The garden center has an actual kitchen, which Case thinks is pretty cool, so when he wants a break from the cooler food of yogurt, cereal, and granola, or grilled plantains or veggie burgers, he heads to garden center. It’s there that he meets Moira Fyres. She’s the first person he feels actually gets him, like can follow his cadences and the rhythm of his logic, and grow more interested, rather than less.
Talking to people has never been easy for Case. It hasn’t been easy for me, either. In fact, one of the greatest gifts of the pandemic, if a horrible thing can be said to bear gifts–well, no, it can’t. So let’s rephrase this: One of the byproducts of working remotely and staying at home for the past seven months is that I only have to talk in-person to one other person, my partner, who knows me well. And even if he doesn’t have the capacity to follow my talk at the moment, he never looks at me like I’m weird, and I know that later, when he does have the capacity, he’ll listen. And through all our decades together, I’ve pretty well figured out how to talk to him, at least when I’m not overwhelmed by stress, and he’s figured out pretty well how to listen, at those times when he’s not occupied with other thoughts or also overwhelmed with stress.

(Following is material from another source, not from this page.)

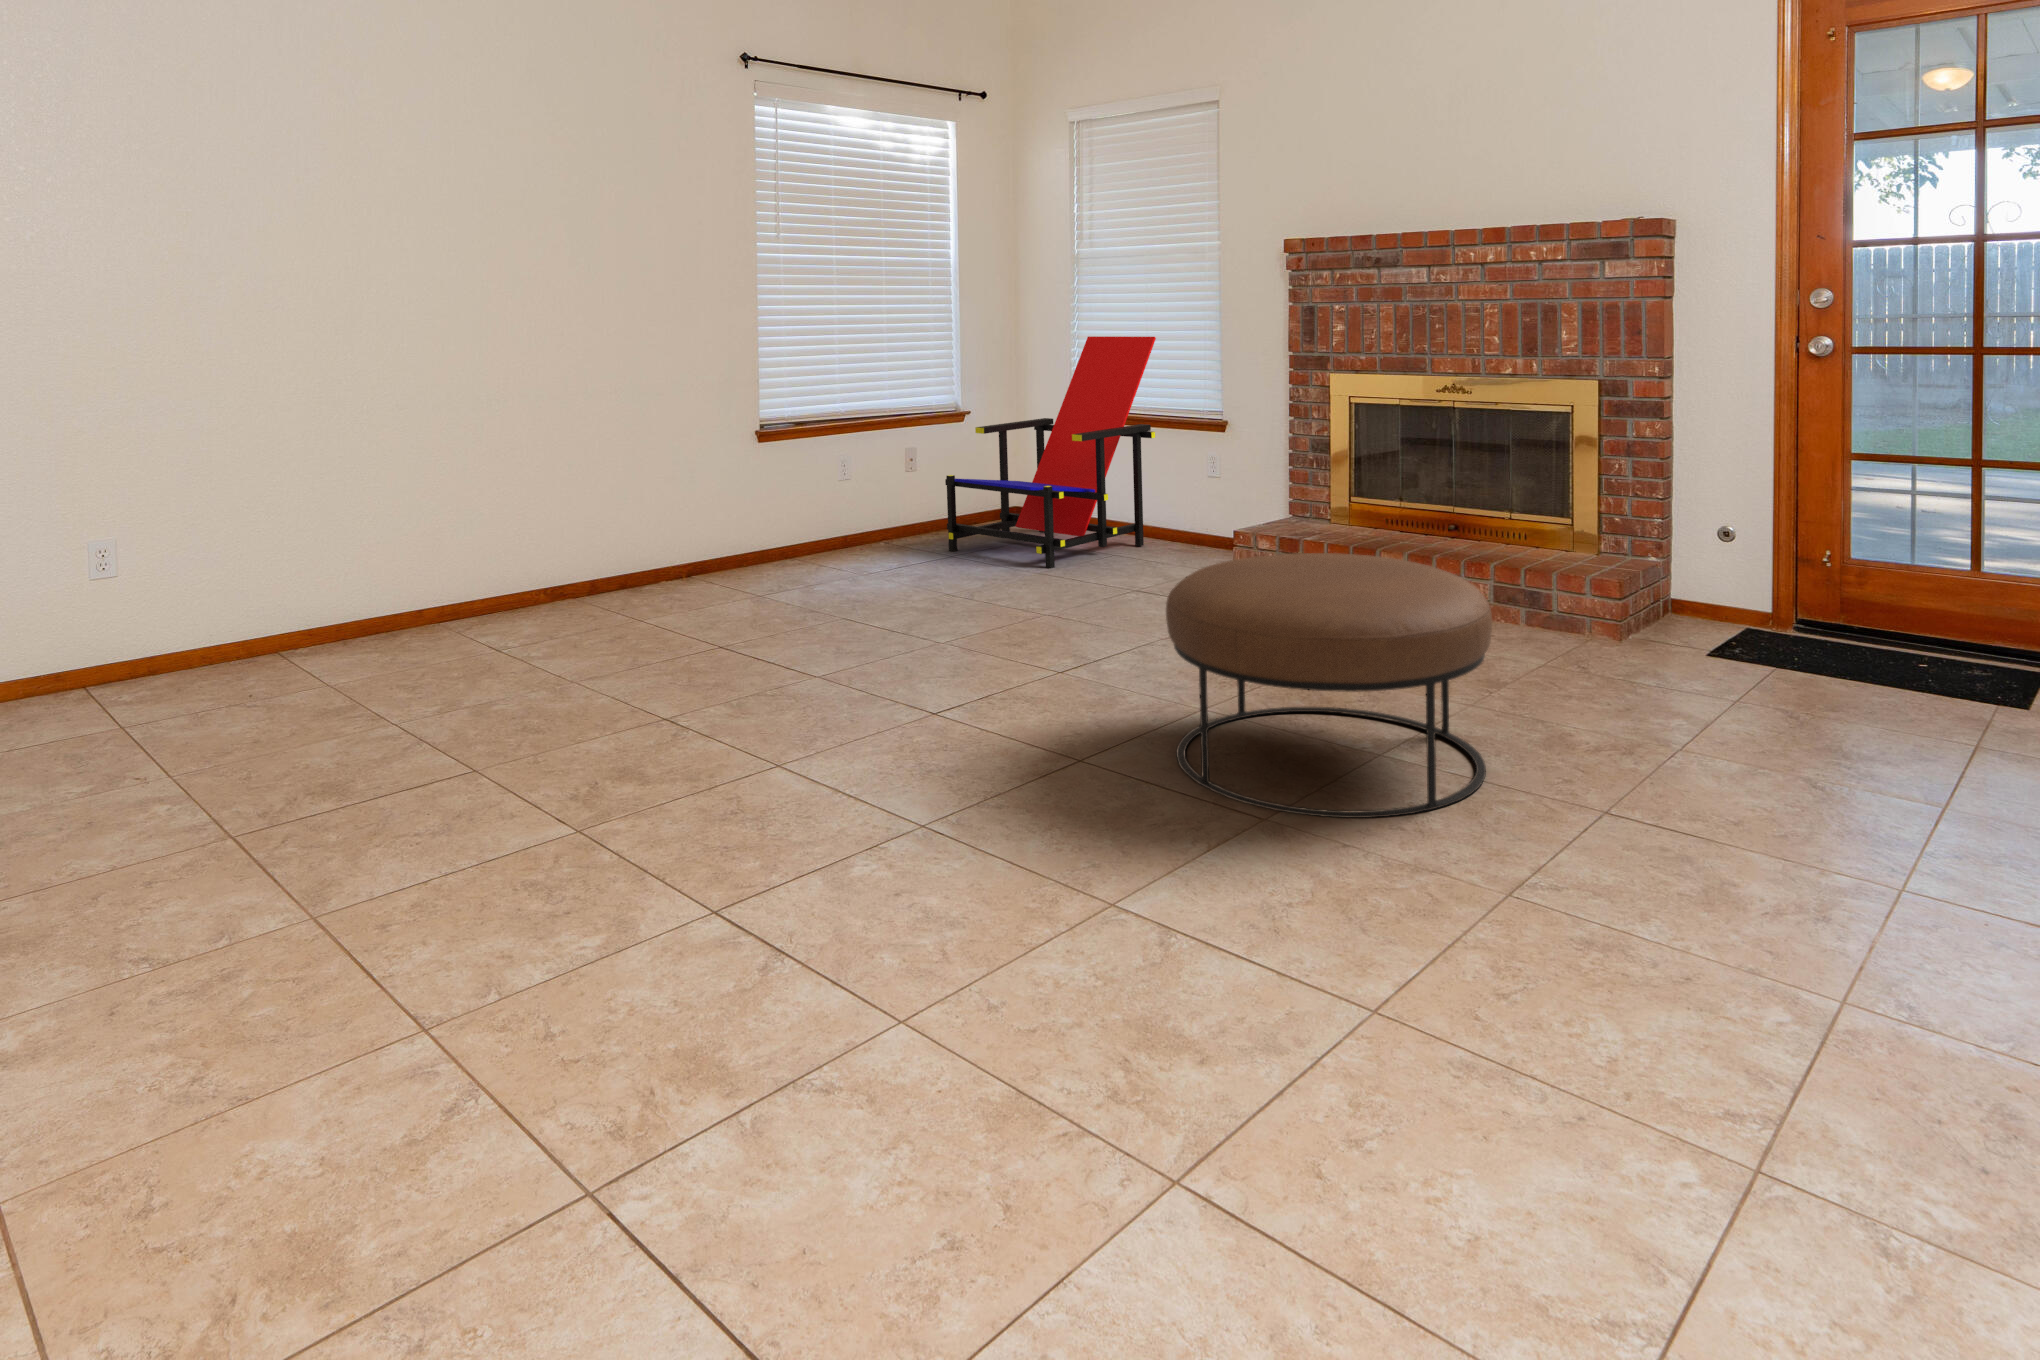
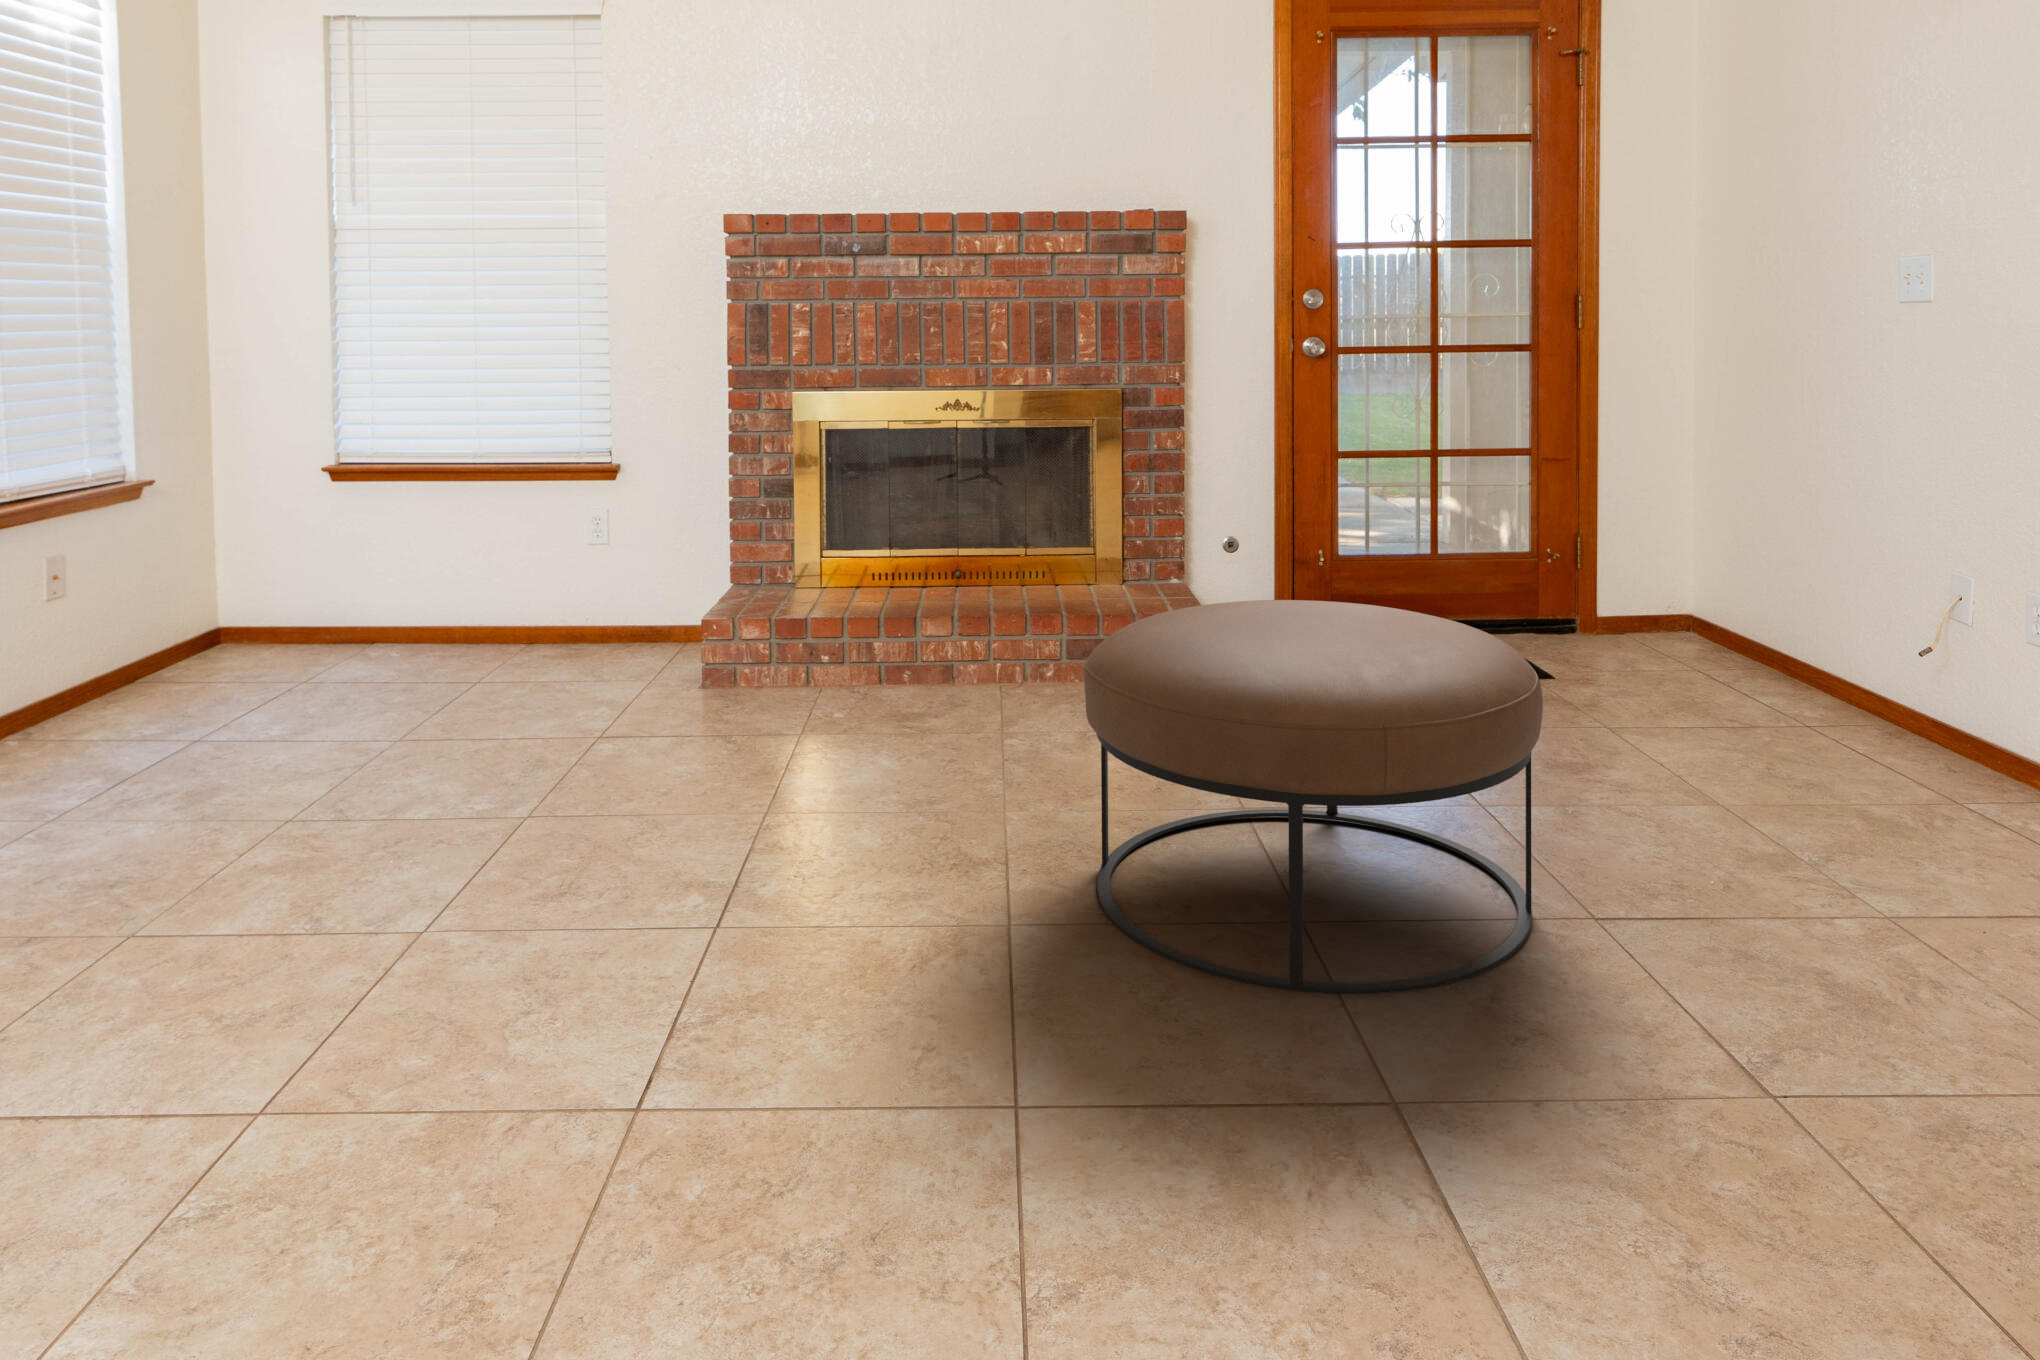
lounge chair: present [945,336,1156,569] -> none [104,351,487,735]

At any rate, I find it a tremendous relief not to have to try to talk to people at the office every day. I am all too familiar with the look that Avani Nair is giving Case here. Yeah, he’s just been talking about veggie dumplings and the process of making them, describing how to get those little crinkles on the edges, and you can tell from Avani’s expression that the way he said this, the particular details he selected to mention and notice, which are so important to him, but which aren’t really anything that a neurotypical would notice or even pay attention to, lead her to one conclusion: weird.
She likes him fine, and she thinks he’s cool, and he has a job that makes a real contribution, but when she gets right down to it, when she listens to what he says and how he talks and where he looks and the way his mind works, she can only conclude that he’s weird. Atypical, to be polite.
Well, no. He’s autistic. And he’s not an atypical autistic, at all. And the way his mind works, and how he talks, and interacts, and that he sometimes wears noise-cancelling headphones or might look over your shoulder, rather than in your eyes, and that he’s so into what he’s doing that he sometimes doesn’t notice anything else, isn’t really weird. It’s actually quite typical, for someone who’s autistic.
At any rate, Moira Fyres gets him. She can listen to him and not roll her eyes or give that combo puzzled-judging look that Case came to believe was people’s default expression. When he talks with her, it’s like a load off–he can actually talk, and she will actually listen. And then she’ll talk. This is what social communication is supposed to feel like, he thinks. Double-empathy.
The garden center has become a hang-out for celebrities looking to bolster their reputation for being green. And that’s how Case comes to meet Ira Mahajan, the second person he’s ever met who gets him.
Ira’s not a celebrity. She’s a paparazzi. (If you read Deira’s Strannik Legacy, you wouldn’t be amiss to be thinking that paparazzi are the new mailmen–or mailwomen, as the case may be.)
She’s not really a paparazzi, she explains. She’s a photographer, but you don’t make much money taking photos of rusting cranes and stacks of containers. You can make money taking pictures of Judith Ward and Brytani Cho.
She joins Case at the chess table after Judith Ward leaves.
“I used to play this game all the time when I was a kid,” she says.
She falls right into an end-game trap.
“Don’t feel bad,” Case says. “Since you played chess as a kid, your chess-mind probably hasn’t kept up with the rest of your mind.”
She doesn’t look at him like he’s weird. She doesn’t misinterpret what he said and take offence.
Instead, she thinks.
“You know,” she replies, “you’re right. All my chess synapses haven’t really been developed since I was around ten years old.”
Later, while she’s playing blick-block, she calls out, “Do you think that blick-block synapses transfer to chess synapses? If so, then the next time we play, watch out!”
Case looks at the pieces, all lined up. It’s the beginning, everything in place, before the moves and the variations. And after every game, no matter how messy it gets in the middle-game, no matter how much conflict in the end-game, you always go back to this: lining up the pieces, with all that potential at the ready.